═════ Texto fornecido ═════

Para João Pereira, presidente da Junta de Freguesia de Serpins, o incêndio de 15 de outubro foi um “fenómeno indescritível, humanamente impossível de atacar”, ressalvando que houve, apesar de tudo, uma “relativa sorte em relação aos prejuízos humanos” por não se terem aqui contabilizado nenhuma vítima mortal. Sublinha que, dadas as características desta tragédia, “não se pode imputar culpa a quem quer que seja”. Um mês depois desse dia fatídico, aqui fica a entrevista ao Trevim
Qual o impacto que o incêndio terá nos baldios da freguesia, tendo em conta que são uma fonte relevante de financiamento para a Junta?

═════

Exercícios:
(A) Resume o texto fornecido em duas frases.
(B) Copia sem alterações as linhas dos dados registados, começando pela primeira linha e continuando até à linha que contém "building: (75, 13)", inclusive.

═════ Linhas ═════

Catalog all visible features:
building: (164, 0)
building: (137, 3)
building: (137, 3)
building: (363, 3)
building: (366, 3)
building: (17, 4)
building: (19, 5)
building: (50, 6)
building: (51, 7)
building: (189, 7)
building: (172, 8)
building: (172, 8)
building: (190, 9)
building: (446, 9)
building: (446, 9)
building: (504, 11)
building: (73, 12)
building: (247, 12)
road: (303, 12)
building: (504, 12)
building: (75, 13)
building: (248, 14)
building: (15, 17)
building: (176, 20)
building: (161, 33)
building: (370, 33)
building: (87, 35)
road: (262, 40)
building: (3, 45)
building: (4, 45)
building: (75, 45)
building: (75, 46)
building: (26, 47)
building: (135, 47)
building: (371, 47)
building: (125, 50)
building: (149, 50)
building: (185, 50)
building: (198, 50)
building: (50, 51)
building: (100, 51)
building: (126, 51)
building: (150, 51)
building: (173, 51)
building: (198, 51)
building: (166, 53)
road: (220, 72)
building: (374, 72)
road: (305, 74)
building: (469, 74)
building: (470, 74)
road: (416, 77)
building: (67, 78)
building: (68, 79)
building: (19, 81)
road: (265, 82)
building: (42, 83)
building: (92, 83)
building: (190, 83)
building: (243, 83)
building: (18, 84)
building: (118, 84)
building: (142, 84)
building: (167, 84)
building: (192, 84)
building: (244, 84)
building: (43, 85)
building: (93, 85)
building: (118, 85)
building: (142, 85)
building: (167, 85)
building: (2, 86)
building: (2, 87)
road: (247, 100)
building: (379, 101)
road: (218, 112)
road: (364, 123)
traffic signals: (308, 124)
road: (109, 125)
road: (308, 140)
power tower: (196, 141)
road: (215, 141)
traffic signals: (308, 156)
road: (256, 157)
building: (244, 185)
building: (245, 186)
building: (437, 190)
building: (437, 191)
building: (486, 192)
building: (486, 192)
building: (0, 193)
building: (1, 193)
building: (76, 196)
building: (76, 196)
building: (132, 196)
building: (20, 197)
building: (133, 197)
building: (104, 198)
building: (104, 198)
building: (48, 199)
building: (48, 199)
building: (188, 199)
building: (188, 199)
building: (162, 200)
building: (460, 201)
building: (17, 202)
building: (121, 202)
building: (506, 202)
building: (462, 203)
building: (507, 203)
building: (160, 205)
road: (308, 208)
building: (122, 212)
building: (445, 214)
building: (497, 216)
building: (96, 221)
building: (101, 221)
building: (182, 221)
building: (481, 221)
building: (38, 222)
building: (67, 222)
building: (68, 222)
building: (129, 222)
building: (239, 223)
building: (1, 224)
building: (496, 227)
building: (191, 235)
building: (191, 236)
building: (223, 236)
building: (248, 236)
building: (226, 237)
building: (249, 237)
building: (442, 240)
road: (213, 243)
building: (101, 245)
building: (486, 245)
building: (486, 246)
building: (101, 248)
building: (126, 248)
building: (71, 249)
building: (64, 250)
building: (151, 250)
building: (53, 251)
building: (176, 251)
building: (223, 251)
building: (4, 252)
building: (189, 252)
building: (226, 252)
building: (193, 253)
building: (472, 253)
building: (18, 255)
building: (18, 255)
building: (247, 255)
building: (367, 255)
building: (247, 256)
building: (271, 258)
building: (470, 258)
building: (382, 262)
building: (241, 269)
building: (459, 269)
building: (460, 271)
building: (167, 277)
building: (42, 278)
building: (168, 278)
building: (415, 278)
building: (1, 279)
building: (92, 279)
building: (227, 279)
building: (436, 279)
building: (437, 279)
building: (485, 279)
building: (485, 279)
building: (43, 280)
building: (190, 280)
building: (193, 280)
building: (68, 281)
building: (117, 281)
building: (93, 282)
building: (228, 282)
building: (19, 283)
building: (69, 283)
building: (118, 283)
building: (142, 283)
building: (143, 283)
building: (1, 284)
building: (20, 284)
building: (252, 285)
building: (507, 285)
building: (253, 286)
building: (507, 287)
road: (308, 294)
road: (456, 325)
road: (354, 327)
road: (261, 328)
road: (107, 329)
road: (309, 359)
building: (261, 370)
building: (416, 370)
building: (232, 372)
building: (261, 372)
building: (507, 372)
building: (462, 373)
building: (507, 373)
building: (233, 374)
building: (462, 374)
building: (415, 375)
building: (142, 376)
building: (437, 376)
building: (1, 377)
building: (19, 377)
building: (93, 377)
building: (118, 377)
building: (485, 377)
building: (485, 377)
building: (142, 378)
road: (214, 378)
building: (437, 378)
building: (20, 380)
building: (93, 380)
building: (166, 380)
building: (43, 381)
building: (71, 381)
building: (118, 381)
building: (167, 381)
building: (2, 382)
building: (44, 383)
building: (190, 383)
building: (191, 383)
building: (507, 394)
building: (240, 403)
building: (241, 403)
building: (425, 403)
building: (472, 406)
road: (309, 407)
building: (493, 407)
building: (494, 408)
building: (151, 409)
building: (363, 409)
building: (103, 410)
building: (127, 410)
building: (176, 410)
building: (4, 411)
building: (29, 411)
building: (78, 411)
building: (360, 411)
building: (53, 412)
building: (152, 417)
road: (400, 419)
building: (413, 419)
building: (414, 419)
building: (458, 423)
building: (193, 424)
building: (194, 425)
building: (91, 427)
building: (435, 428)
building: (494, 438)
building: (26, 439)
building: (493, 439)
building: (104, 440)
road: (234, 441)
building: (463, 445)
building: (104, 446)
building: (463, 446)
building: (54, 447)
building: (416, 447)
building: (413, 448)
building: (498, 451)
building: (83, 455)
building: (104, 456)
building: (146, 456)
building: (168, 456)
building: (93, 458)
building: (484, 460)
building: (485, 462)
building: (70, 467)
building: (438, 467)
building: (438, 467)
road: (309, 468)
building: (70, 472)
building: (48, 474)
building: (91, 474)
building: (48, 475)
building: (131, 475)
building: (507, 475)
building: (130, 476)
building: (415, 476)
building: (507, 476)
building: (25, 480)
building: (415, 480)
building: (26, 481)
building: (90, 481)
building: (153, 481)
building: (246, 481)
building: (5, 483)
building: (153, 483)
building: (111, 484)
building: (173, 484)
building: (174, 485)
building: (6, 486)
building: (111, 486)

═════

Soluções dos exercícios:
(A) Para João Pereira, presidente da Junta de Freguesia de Serpins, o incêndio de 15 de outubro foi um fenómeno indescritível e humanamente impossível de atacar, embora tenha havido uma relativa sorte quanto aos prejuízos humanos, por não se ter contabilizado ali nenhuma vítima mortal. Ele sublinha que, dadas as características desta tragédia, não se pode imputar culpa a quem quer que seja, numa entrevista ao Trevim um mês depois desse dia.

(B)
Catalog all visible features:
building: (164, 0)
building: (137, 3)
building: (137, 3)
building: (363, 3)
building: (366, 3)
building: (17, 4)
building: (19, 5)
building: (50, 6)
building: (51, 7)
building: (189, 7)
building: (172, 8)
building: (172, 8)
building: (190, 9)
building: (446, 9)
building: (446, 9)
building: (504, 11)
building: (73, 12)
building: (247, 12)
road: (303, 12)
building: (504, 12)
building: (75, 13)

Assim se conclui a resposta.